Ces enfants-là sont admis dans le programme nutritionnel de MSF. Les plus mal en point, qui cumulent une pathologie à leur état de malnutrition sévère, doivent être hospitalisés. Ceux qui, en revanche, ne sont pas malades et ont de l'appétit pourront rentrer chez eux avec des aliments thérapeutiques que leur mère se chargera de leur donner. Ils reviendront ensuite chaque semaine pour contrôler leur prise de poids, vérifier qu'ils ne sont pas tombés malades et recevoir leur ration alimentaire hebdomadaire ainsi qu'une ration pour leur famille.

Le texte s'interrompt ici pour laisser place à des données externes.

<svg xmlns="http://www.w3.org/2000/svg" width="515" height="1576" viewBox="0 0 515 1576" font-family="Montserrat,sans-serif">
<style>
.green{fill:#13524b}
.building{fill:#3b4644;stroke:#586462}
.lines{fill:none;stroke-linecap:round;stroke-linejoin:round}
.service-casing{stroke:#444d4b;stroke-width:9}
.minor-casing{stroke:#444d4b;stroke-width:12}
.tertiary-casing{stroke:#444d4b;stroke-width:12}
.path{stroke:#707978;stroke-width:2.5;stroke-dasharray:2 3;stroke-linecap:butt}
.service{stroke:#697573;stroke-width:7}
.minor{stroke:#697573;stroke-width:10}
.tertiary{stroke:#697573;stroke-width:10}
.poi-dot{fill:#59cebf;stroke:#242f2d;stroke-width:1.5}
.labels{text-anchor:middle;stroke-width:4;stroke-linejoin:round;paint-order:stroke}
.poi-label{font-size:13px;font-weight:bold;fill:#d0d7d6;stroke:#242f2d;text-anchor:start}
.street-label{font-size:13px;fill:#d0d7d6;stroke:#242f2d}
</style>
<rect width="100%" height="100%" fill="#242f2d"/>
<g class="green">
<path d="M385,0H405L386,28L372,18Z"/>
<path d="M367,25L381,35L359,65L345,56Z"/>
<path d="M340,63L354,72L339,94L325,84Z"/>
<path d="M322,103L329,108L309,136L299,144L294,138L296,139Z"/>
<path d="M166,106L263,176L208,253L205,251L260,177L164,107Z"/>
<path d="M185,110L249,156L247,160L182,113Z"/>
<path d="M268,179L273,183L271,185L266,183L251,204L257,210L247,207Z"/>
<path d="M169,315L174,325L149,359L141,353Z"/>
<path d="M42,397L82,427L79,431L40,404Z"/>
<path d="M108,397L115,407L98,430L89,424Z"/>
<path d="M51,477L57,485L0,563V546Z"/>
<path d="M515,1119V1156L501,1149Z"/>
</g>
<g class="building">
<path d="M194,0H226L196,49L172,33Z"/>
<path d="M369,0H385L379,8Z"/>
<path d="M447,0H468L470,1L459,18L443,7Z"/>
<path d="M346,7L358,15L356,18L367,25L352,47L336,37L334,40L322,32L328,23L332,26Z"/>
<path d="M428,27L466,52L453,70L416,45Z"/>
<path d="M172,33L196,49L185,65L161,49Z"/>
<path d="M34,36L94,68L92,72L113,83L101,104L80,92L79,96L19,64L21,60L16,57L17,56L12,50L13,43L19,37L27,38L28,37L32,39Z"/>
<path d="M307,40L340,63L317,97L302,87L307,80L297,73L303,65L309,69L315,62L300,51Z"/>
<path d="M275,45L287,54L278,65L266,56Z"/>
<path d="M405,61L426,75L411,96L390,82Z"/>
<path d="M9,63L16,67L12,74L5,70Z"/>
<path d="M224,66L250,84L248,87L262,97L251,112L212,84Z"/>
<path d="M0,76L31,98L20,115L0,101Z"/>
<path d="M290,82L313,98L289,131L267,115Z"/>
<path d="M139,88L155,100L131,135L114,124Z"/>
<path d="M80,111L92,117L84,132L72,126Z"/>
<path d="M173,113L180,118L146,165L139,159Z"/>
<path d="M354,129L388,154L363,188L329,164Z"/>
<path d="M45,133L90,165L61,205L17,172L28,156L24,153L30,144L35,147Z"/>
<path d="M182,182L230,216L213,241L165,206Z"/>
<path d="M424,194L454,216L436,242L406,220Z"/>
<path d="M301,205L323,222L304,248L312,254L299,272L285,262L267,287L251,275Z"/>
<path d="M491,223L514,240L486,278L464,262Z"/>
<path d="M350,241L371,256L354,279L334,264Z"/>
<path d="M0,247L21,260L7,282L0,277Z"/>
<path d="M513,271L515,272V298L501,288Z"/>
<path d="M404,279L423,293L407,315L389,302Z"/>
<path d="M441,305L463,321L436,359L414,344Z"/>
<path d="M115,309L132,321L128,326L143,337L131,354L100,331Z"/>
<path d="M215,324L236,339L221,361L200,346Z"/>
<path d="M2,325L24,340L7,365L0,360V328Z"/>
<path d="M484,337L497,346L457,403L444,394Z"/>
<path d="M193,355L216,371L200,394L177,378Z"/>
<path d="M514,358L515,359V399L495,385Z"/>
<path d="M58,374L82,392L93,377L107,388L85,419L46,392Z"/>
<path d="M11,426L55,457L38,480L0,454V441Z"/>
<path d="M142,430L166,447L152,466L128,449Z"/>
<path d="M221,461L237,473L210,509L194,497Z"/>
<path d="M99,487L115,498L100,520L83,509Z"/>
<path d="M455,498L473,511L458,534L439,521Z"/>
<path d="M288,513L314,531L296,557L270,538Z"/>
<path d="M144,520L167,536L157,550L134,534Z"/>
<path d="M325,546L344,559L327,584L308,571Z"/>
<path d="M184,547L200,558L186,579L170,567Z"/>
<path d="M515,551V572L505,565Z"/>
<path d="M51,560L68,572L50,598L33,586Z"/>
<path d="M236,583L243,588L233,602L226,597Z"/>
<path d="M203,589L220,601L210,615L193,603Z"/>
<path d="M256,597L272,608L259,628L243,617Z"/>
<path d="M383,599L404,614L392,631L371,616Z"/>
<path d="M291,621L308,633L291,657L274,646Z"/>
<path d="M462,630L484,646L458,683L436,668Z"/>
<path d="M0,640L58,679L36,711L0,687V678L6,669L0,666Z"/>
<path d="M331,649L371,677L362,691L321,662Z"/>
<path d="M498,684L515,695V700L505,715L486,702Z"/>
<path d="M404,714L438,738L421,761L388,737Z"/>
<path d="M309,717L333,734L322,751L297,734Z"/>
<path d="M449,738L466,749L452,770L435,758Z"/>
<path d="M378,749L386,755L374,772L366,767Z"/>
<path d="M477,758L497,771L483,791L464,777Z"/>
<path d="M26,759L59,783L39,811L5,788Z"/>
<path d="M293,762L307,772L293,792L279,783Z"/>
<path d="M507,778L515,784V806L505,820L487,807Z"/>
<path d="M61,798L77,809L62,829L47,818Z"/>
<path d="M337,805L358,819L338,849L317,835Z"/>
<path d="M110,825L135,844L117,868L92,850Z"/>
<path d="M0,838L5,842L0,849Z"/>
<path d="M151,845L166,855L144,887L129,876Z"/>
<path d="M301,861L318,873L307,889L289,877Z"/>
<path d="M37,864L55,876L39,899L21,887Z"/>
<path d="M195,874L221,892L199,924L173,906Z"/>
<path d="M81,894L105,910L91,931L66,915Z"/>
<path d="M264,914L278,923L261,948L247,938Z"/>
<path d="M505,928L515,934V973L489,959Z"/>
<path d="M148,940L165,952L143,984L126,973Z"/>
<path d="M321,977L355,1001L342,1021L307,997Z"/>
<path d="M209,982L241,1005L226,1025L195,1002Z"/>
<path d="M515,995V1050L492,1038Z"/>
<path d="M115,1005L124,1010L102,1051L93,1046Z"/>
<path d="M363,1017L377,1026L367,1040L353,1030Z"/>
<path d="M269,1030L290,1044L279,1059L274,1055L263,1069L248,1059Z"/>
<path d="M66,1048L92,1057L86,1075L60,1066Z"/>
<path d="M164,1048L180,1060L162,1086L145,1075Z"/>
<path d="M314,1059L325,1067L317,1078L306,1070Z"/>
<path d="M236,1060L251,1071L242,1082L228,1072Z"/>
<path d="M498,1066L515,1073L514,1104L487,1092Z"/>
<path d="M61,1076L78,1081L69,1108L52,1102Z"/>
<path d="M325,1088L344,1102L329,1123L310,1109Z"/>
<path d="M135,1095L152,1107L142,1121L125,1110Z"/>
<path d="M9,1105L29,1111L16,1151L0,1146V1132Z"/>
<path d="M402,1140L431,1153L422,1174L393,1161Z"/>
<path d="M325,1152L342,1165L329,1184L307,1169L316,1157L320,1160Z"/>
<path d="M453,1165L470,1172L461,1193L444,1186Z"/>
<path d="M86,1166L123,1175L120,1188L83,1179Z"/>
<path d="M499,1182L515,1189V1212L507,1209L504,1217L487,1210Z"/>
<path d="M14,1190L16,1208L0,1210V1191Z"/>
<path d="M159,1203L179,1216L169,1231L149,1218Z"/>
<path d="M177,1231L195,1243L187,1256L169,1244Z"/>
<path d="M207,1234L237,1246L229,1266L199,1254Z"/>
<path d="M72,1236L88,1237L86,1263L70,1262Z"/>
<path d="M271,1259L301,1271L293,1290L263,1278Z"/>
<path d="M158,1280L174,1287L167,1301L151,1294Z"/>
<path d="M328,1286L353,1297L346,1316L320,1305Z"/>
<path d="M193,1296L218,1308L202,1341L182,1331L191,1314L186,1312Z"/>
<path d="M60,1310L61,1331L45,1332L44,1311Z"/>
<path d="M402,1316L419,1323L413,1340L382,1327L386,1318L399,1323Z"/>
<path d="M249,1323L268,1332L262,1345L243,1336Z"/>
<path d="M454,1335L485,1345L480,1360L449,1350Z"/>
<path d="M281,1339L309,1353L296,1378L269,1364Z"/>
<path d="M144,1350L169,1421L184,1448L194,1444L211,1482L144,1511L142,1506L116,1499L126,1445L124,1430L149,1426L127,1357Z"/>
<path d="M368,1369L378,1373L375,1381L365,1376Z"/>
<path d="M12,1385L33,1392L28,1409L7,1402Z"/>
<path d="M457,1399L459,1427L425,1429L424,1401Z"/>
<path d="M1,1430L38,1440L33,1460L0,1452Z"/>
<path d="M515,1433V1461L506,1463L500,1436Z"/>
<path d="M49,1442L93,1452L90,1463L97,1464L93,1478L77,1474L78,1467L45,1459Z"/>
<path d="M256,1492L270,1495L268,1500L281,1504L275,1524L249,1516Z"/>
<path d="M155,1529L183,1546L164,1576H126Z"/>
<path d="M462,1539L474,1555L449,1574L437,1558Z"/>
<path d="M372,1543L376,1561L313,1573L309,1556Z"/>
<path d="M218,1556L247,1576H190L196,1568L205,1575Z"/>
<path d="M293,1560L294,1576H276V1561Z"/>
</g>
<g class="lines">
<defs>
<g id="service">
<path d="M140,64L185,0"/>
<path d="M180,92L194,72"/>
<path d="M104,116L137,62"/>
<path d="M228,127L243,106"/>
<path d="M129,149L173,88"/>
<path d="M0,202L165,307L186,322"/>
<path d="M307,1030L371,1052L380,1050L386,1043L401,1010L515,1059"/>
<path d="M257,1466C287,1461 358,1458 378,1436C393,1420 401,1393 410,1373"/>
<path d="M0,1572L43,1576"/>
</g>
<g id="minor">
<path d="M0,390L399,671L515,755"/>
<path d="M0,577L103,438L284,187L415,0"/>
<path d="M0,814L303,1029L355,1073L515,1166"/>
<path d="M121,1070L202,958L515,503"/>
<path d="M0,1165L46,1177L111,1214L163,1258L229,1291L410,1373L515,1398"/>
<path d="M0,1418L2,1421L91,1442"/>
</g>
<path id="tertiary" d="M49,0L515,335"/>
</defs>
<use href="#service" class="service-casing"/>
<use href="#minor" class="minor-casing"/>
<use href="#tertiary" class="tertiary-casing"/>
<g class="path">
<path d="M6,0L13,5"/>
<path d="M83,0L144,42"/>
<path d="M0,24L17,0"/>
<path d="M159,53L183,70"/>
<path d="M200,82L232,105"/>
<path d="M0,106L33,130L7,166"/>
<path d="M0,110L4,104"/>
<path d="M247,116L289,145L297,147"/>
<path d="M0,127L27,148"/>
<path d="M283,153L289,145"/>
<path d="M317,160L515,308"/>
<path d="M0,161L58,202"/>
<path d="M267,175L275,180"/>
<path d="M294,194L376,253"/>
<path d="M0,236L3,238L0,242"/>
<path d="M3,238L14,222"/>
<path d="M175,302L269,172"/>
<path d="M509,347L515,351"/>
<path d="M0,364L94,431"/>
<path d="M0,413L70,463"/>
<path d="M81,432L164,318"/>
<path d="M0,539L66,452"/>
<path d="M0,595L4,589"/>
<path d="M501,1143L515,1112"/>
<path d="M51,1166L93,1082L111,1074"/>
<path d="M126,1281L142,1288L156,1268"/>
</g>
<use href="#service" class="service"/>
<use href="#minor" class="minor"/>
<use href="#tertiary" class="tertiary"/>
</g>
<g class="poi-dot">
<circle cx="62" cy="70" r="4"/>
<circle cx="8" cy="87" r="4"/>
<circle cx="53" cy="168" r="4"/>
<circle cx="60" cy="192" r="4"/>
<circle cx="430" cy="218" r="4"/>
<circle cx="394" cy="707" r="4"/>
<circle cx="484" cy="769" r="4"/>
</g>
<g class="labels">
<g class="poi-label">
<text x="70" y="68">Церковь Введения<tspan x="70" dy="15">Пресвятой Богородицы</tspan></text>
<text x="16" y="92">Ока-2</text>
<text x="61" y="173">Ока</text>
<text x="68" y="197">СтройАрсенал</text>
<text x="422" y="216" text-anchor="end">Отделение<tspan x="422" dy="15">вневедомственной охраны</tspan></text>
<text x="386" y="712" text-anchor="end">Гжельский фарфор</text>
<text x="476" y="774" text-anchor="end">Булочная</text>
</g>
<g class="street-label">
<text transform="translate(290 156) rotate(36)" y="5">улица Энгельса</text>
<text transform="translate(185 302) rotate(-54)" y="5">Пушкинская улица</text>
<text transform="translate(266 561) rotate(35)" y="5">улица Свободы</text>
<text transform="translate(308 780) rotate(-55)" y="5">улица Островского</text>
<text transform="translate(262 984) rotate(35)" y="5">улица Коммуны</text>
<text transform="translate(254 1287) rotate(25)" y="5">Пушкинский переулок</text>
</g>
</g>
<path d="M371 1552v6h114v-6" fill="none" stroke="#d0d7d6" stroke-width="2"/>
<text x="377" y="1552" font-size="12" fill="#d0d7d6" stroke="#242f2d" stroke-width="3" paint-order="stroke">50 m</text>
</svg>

Malnutrition modérée : une aide encore incomplète
Les enfants qui ne souffrent "que" de malnutrition modérée - un état déjà grave, car leur rapport poids-taille est inférieur à 80% de la normale - ne bénéficient pour l'instant d'aucune aide alimentaire. Leurs mères regardent avec envie celles qui repartent avec de la nourriture. Certaines tentent d'en obtenir quand même. Il est intolérable de devoir refuser une aide alimentaire à des enfants qui ne sont "pas suffisamment" mal en point, car leur état risque de s'aggraver. MSF a donc décidé de mettre en place des distributions de nourriture pour 50 000 enfants malnutris modérés. Mais cette opération d'envergure demande une préparation minutieuse et ne pourra commencer qu'à la fin du mois de juillet (lire l'article sur les distributions aux enfants modérément malnutris).

En attendant, l'aide proposée par MSF consiste à permettre un accès aux soins aux enfants qui ne souffrent pas de malnutrition sévère mais sont malades. A quelques mètres du centre nutritionnel de MSF, les locaux de l'hôpital de district sont quasiment déserts. Le bloc opératoire, le laboratoire et la banque de sang ne fonctionnent pas. La maternité et le centre de santé n'ont pas de patients. Au Niger, les consultations et les médicaments sont payants et de nombreux malades n'ont donc pas les moyens de s'offrir des soins. Mais aujourd'hui, un médecin nigérien du système de santé public se tient derrière une table encombrée de médicaments. Ceux-ci sont fournis par MSF et le médecin soigne gratuitement les enfants chez qui une maladie a été repérée lors de leur passage au centre nutritionnel.


Augmenter la capacité de réponse à l'urgence
A la fin de la journée c'est l'heure des comptes : 150 enfants ont été admis ce jour-là dans le programme de prise en charge de la malnutrition sévère à Aguié. Le soir même, la décision est prise : il faut doubler le nombre de lits. Les commandes partent en urgence, entre huit heures et minuit. Et pour les enfants malades qui ne sont pas malnutris sévères, l'installation déjà programmée d'une unité de soins pédiatriques gérée par MSF dans les locaux de l'hôpital de district est plus que jamais nécessaire.